Whether they’re on a trawler or working in the icehouse, many in Bayou La Batre depend on shrimping for work. At a metal station at Graham Shrimp Company, two women wearing hairnets and rubber boots ran their gloved hands over popcorn-sized pink shrimp that had been caught in Key West, feeling for any bits of remaining shell or roughness, discarding the byproduct to the floor.
Bosarge, of the Southern Shrimp Alliance, said tariffs are one tool to address what veterans call the “graying of the fleet,” as captains and crew members began to age out.
In fiscal year 1995, there were 1,423 commercial shrimp license-holders in Alabama, according to the state’s Marine Resources Division. Last year, the agency’s preliminary data recorded only 407.
One of Bosarge’s daughters, Leann, has continued in the family business with him, but plenty of other shrimpers have seen their children walk away. “These guys are working twice as hard as they used to work for half the money,” he said.

In December, after an investigation, the International Trade Commission agreed to levy tariffs on Ecuador, India, Vietnam and Indonesia for at least five years.
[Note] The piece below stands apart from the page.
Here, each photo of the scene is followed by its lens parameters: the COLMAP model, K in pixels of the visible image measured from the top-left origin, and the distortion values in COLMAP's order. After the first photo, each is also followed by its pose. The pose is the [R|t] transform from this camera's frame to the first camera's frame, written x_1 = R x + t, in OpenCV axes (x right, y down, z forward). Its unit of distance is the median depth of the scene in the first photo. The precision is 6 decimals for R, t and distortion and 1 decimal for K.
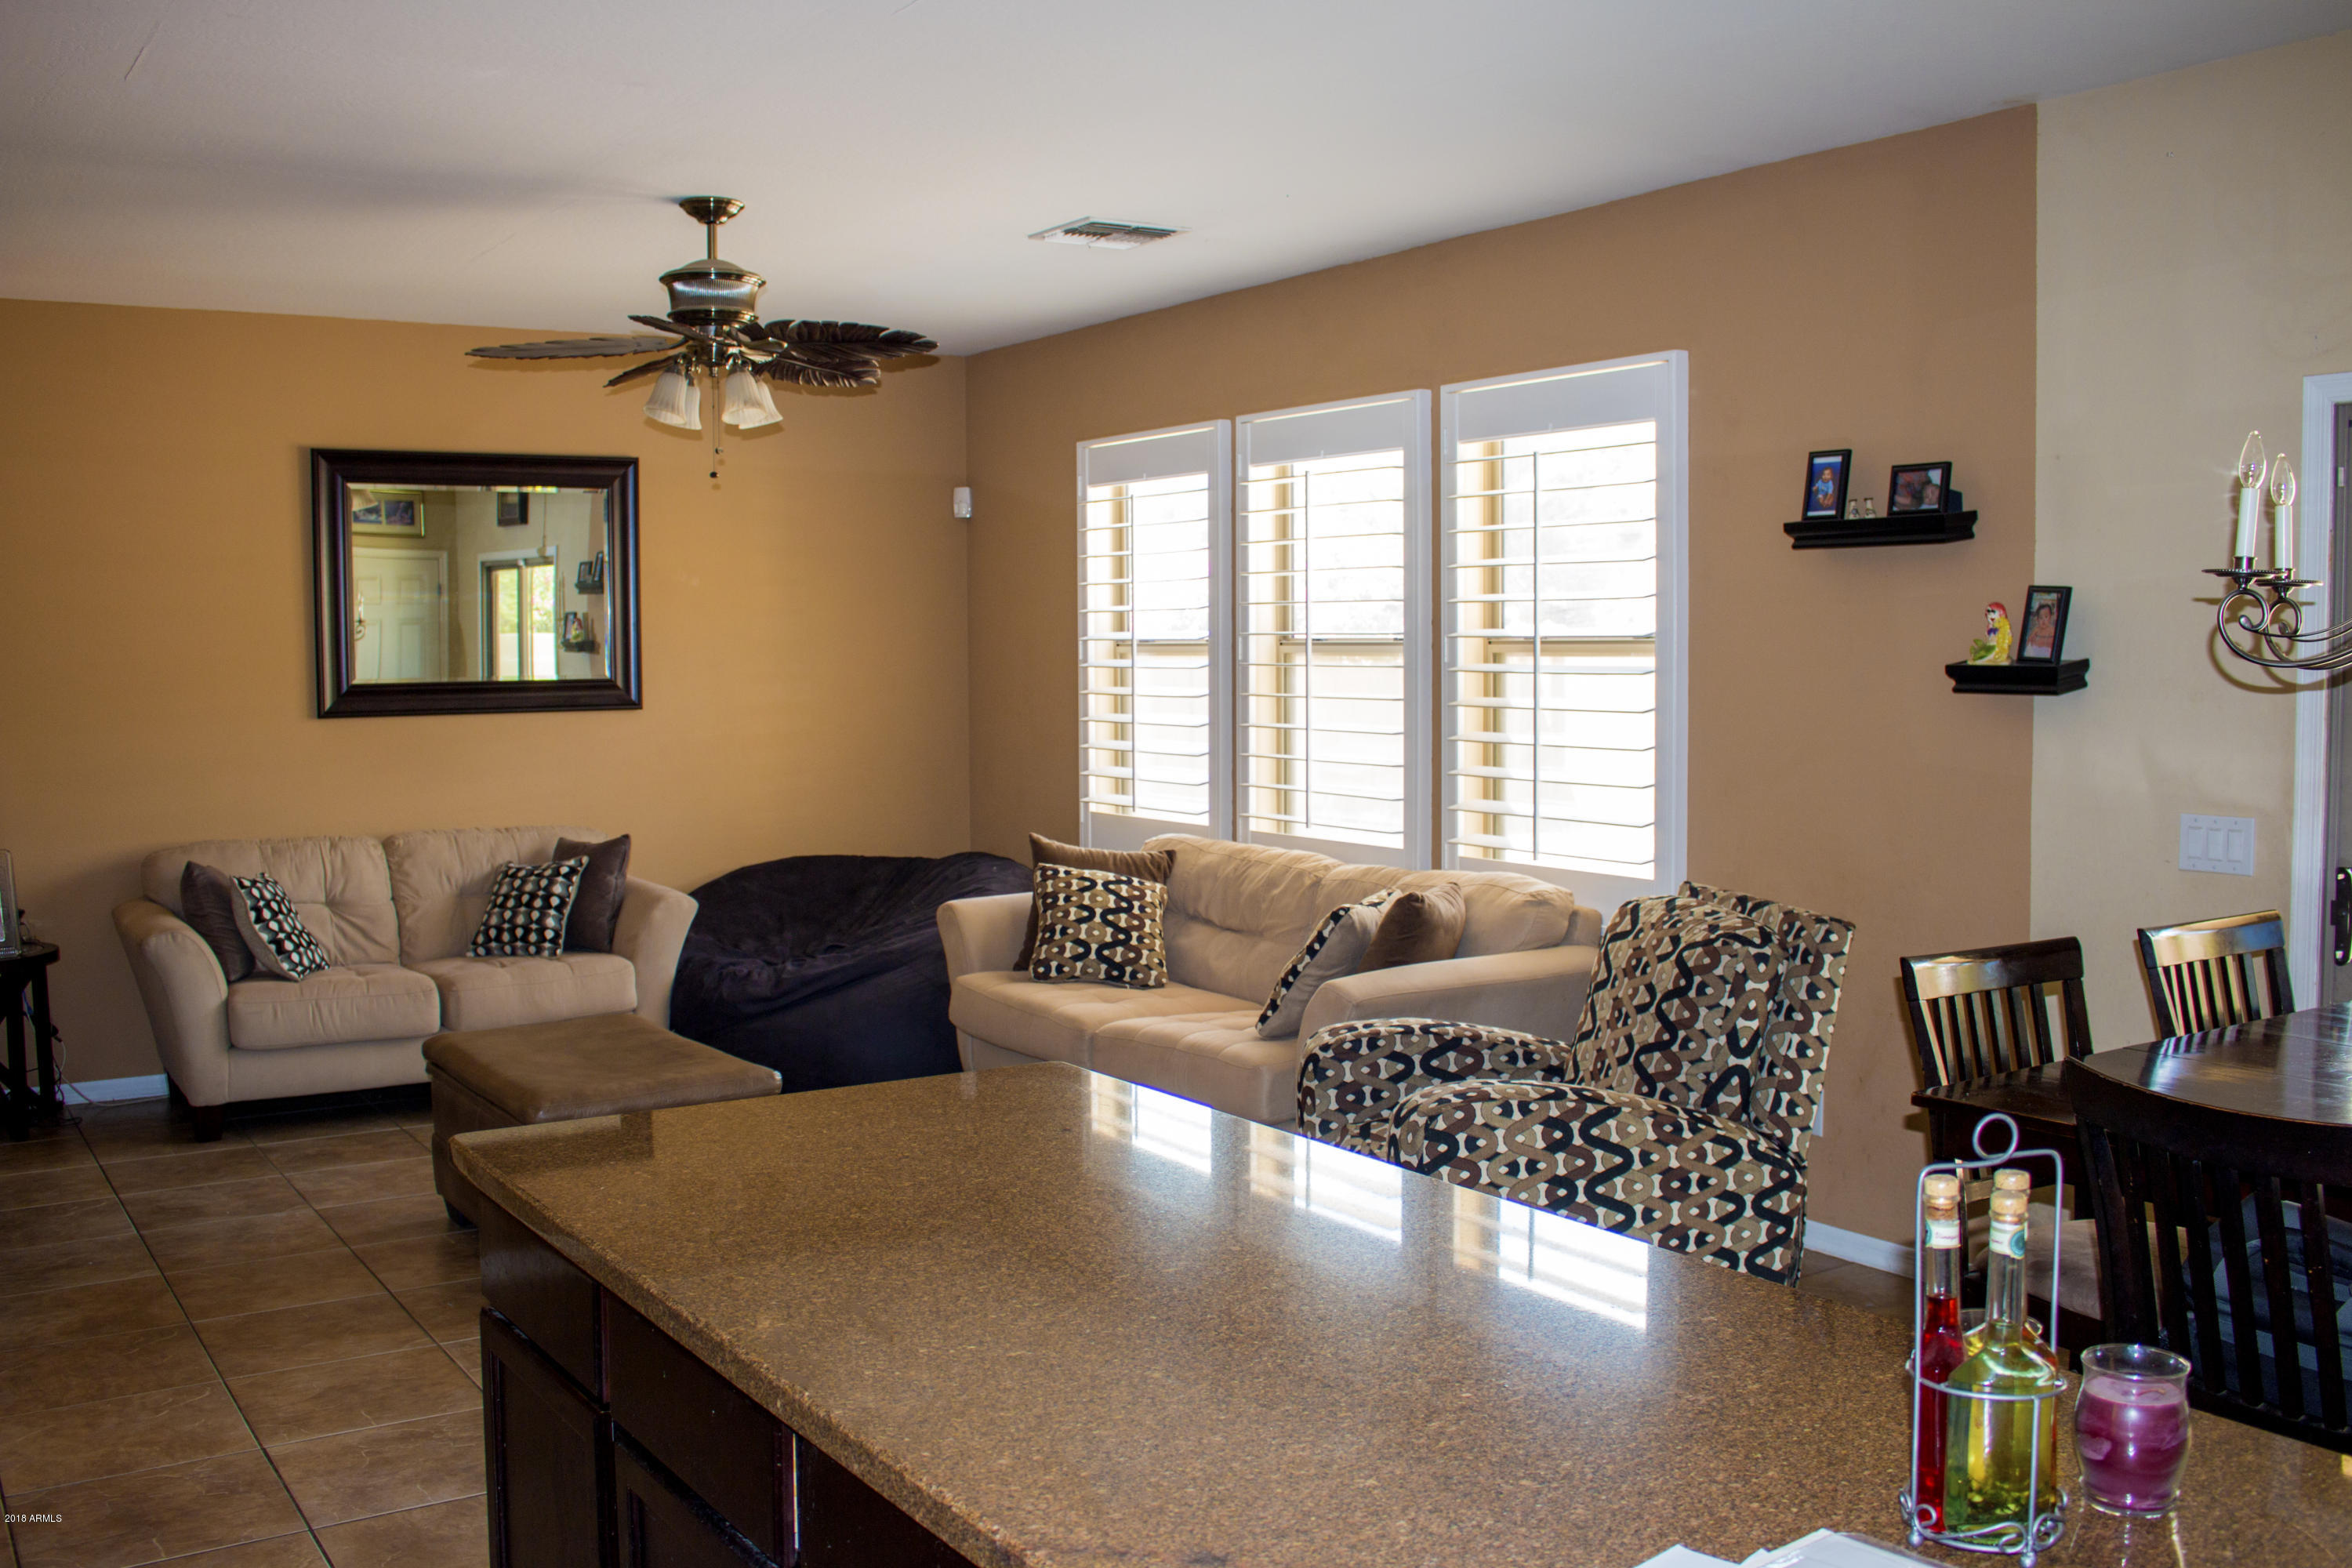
lens RADIAL K [[2238.0, 0, 1176.0], [0, 2238.0, 784.0], [0, 0, 1]] dist [-0.162386, 0.167235]
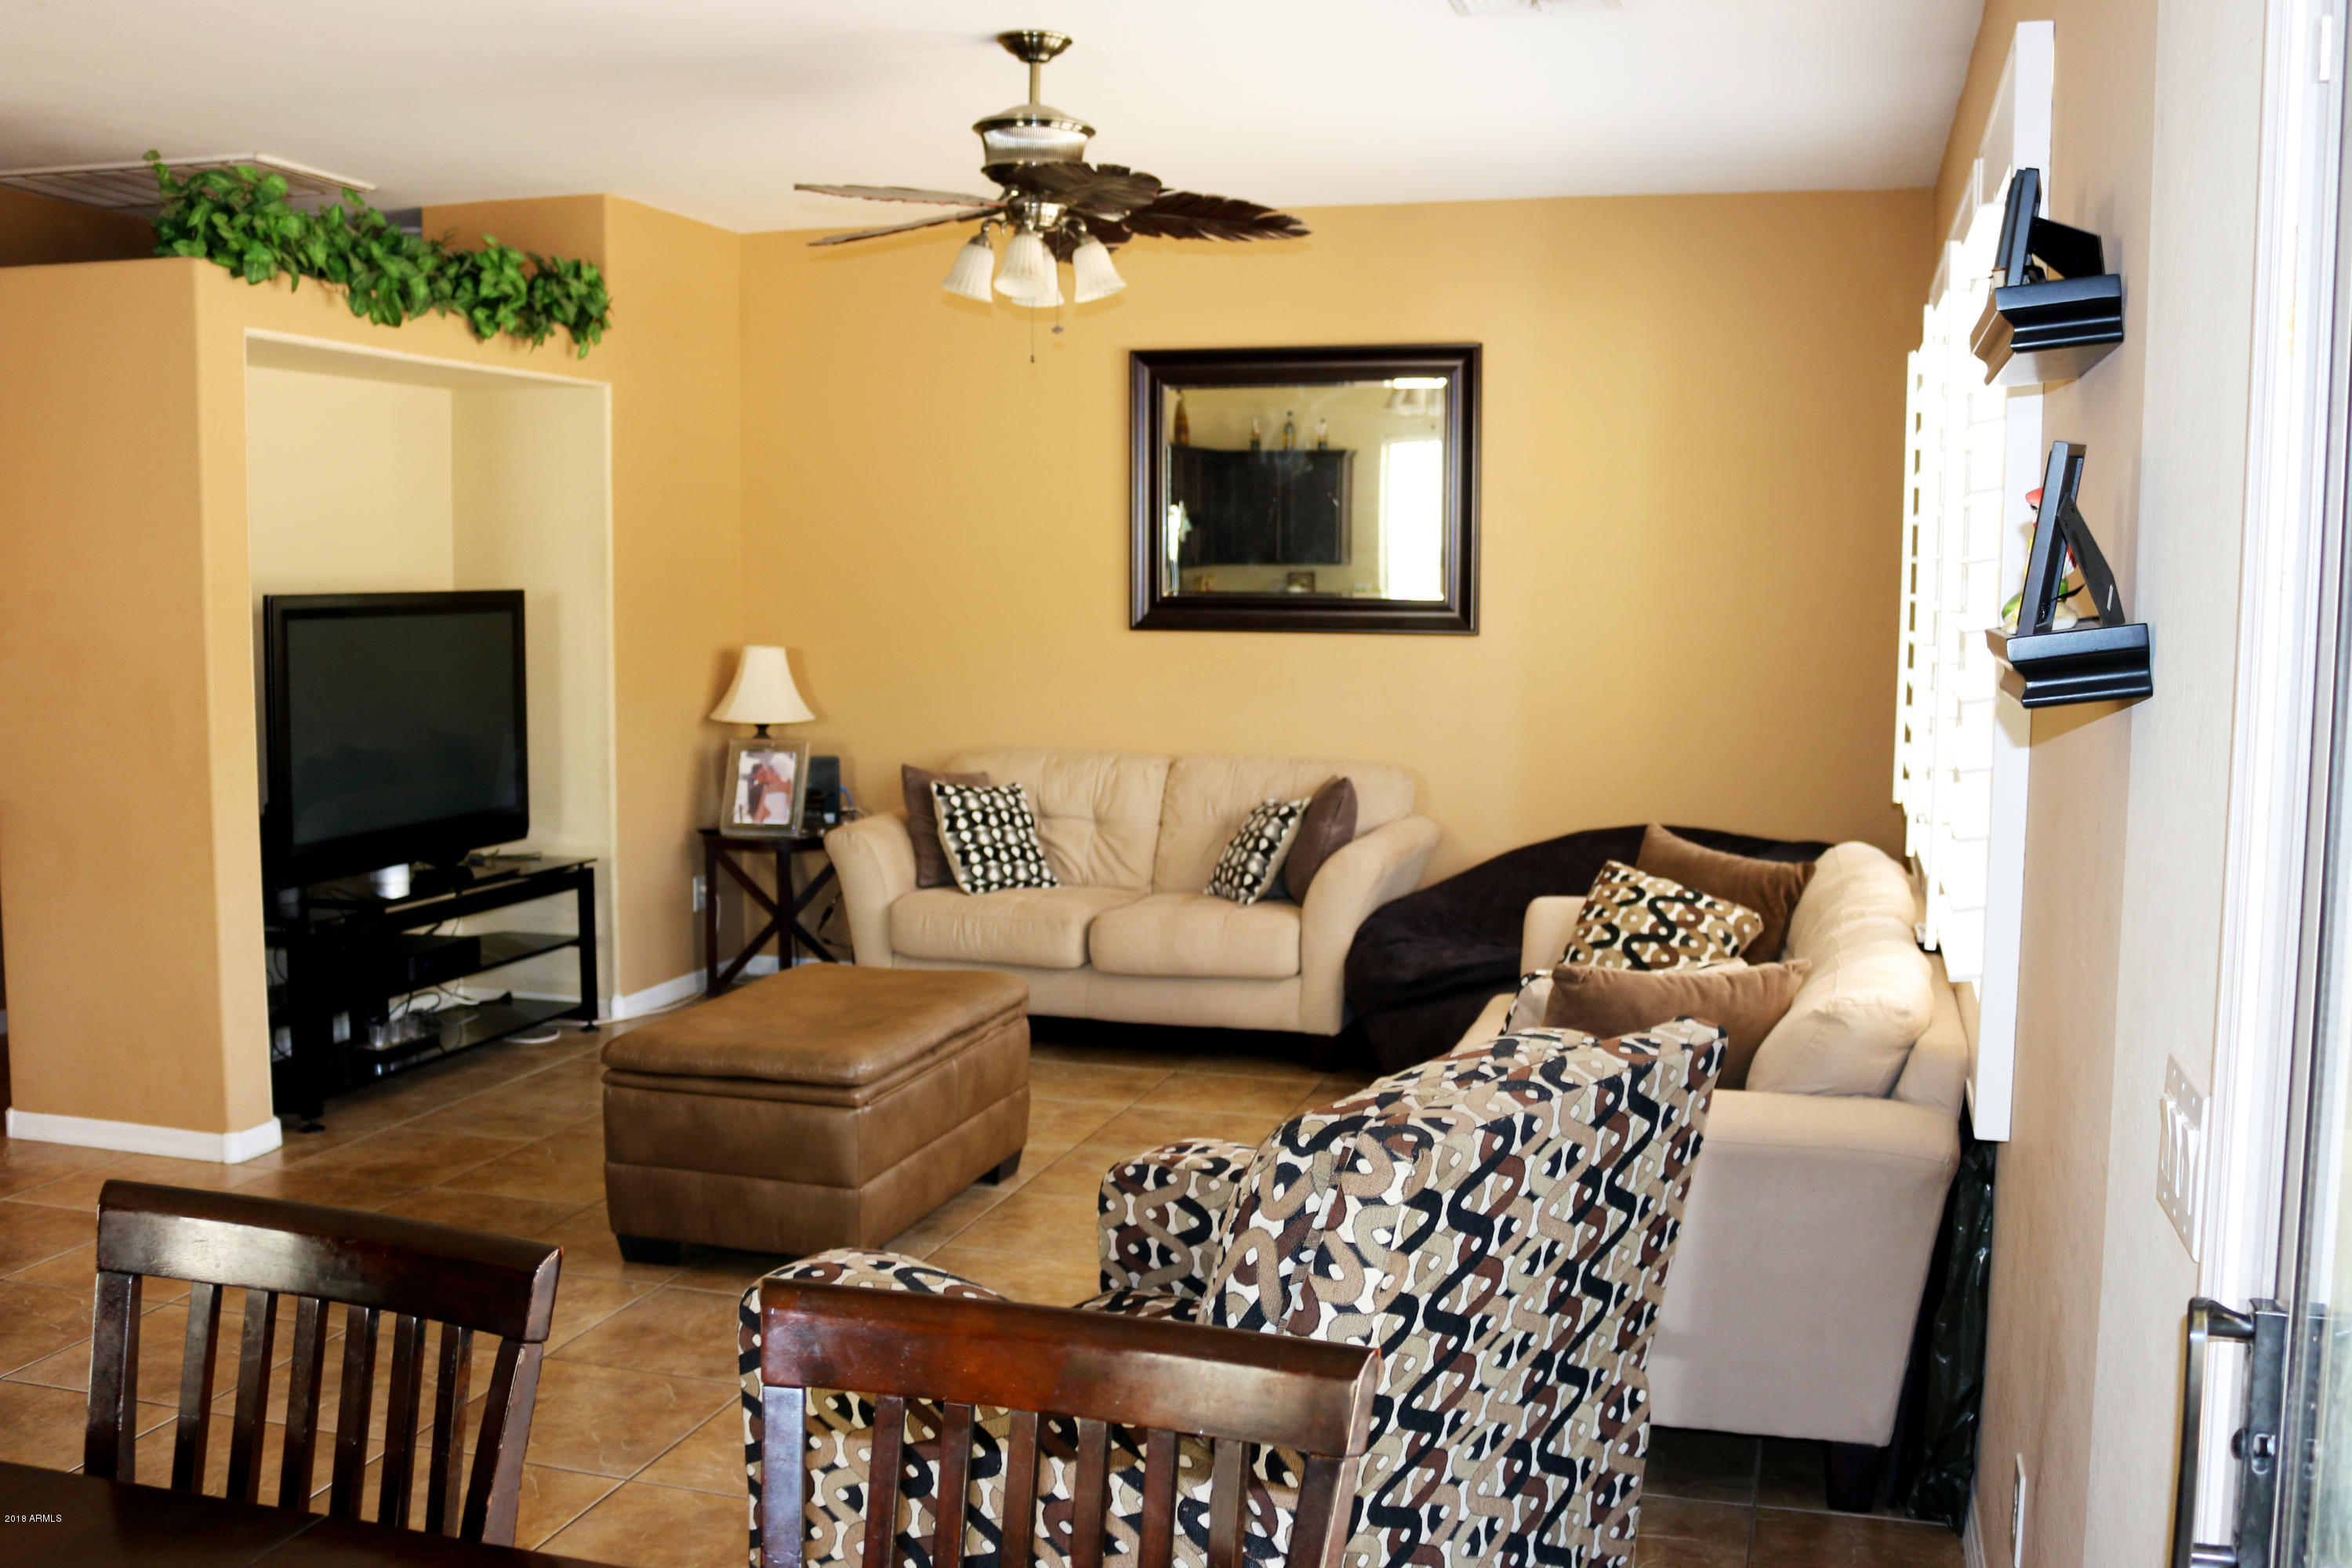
lens RADIAL K [[2238.0, 0, 1176.0], [0, 2238.0, 784.0], [0, 0, 1]] dist [-0.162386, 0.167235]
pose [[0.655766, 0.089759, -0.749610, 0.406667], [-0.064095, 0.995942, 0.063184, -0.028646], [0.752239, 0.006612, 0.658857, 0.406851]]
But some in the industry consider them too low to make a significant difference.
Shrimpers want other things, too: more testing of shrimp imports for banned antibiotics, federal legislation meant to limit U.S. support for aquaculture abroad. But, for Bosarge, tariffs are a start.
About 200 miles away in Venice, Louisiana, shrimper Acy Cooper, 64, president of the Louisiana Shrimp Association, says the same thing.
“We really need good tariffs to make it feasible to go to work,” he said. “This industry is dying.” Last summer, he stopped shrimping to drive a barge for three months to make ends meet. But that dried up, too, when he was laid off.
He prefers shrimping anyway. “This is where I want to be,” he said, adding that he loves watching the sunrise and the sunset from his boat. “It’s in my blood.”

While shrimpers want higher tariffs, others in the seafood industry have opposed them. Maine’s governor has raised concerns about retaliation from Canada, the state’s largest trading partner. The National Fisheries Institute, a trade association, is also wary of seafood tariffs, noting that they could cause inflation.
John Sackton, an industry analyst who runs a publication called Seafood Source, cited a recent survey showing that consumers are likelier to cut back on restaurant dining and buy less expensive groceries when they are trying to spend less.
“We depend on people hitting the seafood counter instead of walking by,” he said. “If this economic sort of headwind follows through, seafood is going to be hurting a lot.”
Regardless of what happens with tariffs, some relief could be coming soon for Bayou La Batre as another main industry, shipbuilding, is set to grow. A shipyard expansion is expected to create 136 jobs over the next few years.
Standing on the porch of his net shop, a former church, Barnes said he prays that things will get better for shrimpers. He figures he’ll have to see Wednesday.
“People are going to be happy or sad one or the other,” he said. “I hope we’re some of the happy people.”